The Atlantic

How a Fake Baby Is Born

For years, women on the internet have been writing conspiracy theories about celebrity pregnancies. What sparks them?
Source: Geoff Kim

Art by Geoff Kim

“Why do some of these blogs refer to Benedict Cumberbatch’s children as … Pilo?” I ask, reading from a Tumblr post on my phone. On my first try, I pronounce it “peel-oh” and get a confused look in response, so I spell it out instead.

“Oh, pillow,” Patty laughs, once she realizes what I’m looking at. “That’s our joke. We call them Pillow One, Two, and Three.” She laughs again. Then she blushes, as she does each time something cracks her up but doesn’t register with me as funny. I first knew Patty as “Gatorfisch,” her username since 2013 on Tumblr, where she goes for photos of cute animals and discussions of liberal politics, among other things. She is 49, and has a 15-year-old daughter and a 2-year-old grandson. Her husband, she wrote to me a few days before we met in person, would not be allowing me to come into their home, in case I hacked his computer. (“Nothing personal,” she assured me—he deals with highly sensitive information at his job.)

So I’m sitting in a coffee shop near her house in Reno, Nevada, just a few days before the coronavirus started closing businesses like these. And I’m asking her this question because, for the past five years, Patty has been one of the most prolific and well-known Tumblr bloggers making the case that Benedict Cumberbatch’s wife, Sophie Hunter, is a criminal, who has been blackmailing him for years to stay in a sham marriage.

▶ **WHAT YOU HAVE TO DO**: Reproduce the article on celebrity pregnancy conspiracy theories in full, word for word. The lines that come next have nothing to do with this.

Stored items:
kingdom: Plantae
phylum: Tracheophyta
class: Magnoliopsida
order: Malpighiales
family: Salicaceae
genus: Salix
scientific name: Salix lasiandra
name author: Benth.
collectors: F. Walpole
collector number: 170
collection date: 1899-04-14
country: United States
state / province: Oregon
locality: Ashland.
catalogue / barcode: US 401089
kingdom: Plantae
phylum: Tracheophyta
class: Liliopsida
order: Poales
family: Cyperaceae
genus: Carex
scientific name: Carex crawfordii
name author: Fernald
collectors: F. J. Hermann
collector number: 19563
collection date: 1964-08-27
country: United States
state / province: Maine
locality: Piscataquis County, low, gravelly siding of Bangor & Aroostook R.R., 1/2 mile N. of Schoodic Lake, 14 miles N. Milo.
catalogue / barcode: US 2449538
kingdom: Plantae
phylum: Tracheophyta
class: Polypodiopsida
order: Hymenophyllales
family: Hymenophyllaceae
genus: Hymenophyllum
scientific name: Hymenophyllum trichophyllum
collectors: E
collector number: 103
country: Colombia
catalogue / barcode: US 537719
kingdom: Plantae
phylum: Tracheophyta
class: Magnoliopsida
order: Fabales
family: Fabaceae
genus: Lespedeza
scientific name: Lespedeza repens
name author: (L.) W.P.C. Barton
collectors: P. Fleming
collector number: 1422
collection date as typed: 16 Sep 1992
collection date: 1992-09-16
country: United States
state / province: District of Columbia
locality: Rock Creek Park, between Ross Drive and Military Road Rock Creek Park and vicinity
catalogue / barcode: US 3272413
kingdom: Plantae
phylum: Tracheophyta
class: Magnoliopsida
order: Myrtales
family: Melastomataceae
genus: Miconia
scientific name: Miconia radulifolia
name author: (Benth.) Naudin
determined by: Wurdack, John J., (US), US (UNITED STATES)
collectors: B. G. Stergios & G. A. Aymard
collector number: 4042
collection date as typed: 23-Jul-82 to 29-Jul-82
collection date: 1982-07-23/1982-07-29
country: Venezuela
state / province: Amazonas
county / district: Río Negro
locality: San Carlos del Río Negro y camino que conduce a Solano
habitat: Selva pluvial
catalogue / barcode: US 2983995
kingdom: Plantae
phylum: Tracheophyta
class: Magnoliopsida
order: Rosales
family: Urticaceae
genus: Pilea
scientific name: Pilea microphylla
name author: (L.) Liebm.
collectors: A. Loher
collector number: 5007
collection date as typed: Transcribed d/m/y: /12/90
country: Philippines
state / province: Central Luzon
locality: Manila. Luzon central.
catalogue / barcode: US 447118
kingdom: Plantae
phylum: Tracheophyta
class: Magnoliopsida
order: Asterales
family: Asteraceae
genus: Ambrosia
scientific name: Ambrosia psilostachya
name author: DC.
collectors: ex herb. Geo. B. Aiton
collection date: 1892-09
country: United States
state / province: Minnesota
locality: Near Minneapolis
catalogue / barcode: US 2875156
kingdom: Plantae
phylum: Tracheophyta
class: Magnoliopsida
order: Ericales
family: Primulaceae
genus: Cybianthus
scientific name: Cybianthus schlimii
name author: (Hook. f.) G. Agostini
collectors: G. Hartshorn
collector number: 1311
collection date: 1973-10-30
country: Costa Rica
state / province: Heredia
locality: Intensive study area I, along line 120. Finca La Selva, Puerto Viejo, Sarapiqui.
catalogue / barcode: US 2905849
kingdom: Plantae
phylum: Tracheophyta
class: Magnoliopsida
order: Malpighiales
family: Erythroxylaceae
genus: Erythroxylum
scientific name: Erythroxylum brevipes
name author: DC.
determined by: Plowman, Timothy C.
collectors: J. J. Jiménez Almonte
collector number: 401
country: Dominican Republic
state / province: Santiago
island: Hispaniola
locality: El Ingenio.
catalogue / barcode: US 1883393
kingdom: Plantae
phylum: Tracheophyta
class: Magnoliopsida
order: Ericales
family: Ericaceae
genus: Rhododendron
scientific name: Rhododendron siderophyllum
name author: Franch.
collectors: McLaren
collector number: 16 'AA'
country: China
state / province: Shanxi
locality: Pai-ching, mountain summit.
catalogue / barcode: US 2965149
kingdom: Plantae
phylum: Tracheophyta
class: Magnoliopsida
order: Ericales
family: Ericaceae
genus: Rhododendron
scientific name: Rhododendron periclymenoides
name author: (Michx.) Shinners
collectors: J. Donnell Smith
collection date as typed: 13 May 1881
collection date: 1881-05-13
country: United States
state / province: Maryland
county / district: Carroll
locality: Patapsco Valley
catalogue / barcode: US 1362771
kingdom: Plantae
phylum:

▶ **FINISHED TASK**:
The Atlantic

How a Fake Baby Is Born

For years, women on the internet have been writing conspiracy theories about celebrity pregnancies. What sparks them?
Source: Geoff Kim

Art by Geoff Kim

“Why do some of these blogs refer to Benedict Cumberbatch’s children as … Pilo?” I ask, reading from a Tumblr post on my phone. On my first try, I pronounce it “peel-oh” and get a confused look in response, so I spell it out instead.

“Oh, pillow,” Patty laughs, once she realizes what I’m looking at. “That’s our joke. We call them Pillow One, Two, and Three.” She laughs again. Then she blushes, as she does each time something cracks her up but doesn’t register with me as funny. I first knew Patty as “Gatorfisch,” her username since 2013 on Tumblr, where she goes for photos of cute animals and discussions of liberal politics, among other things. She is 49, and has a 15-year-old daughter and a 2-year-old grandson. Her husband, she wrote to me a few days before we met in person, would not be allowing me to come into their home, in case I hacked his computer. (“Nothing personal,” she assured me—he deals with highly sensitive information at his job.)

So I’m sitting in a coffee shop near her house in Reno, Nevada, just a few days before the coronavirus started closing businesses like these. And I’m asking her this question because, for the past five years, Patty has been one of the most prolific and well-known Tumblr bloggers making the case that Benedict Cumberbatch’s wife, Sophie Hunter, is a criminal, who has been blackmailing him for years to stay in a sham marriage.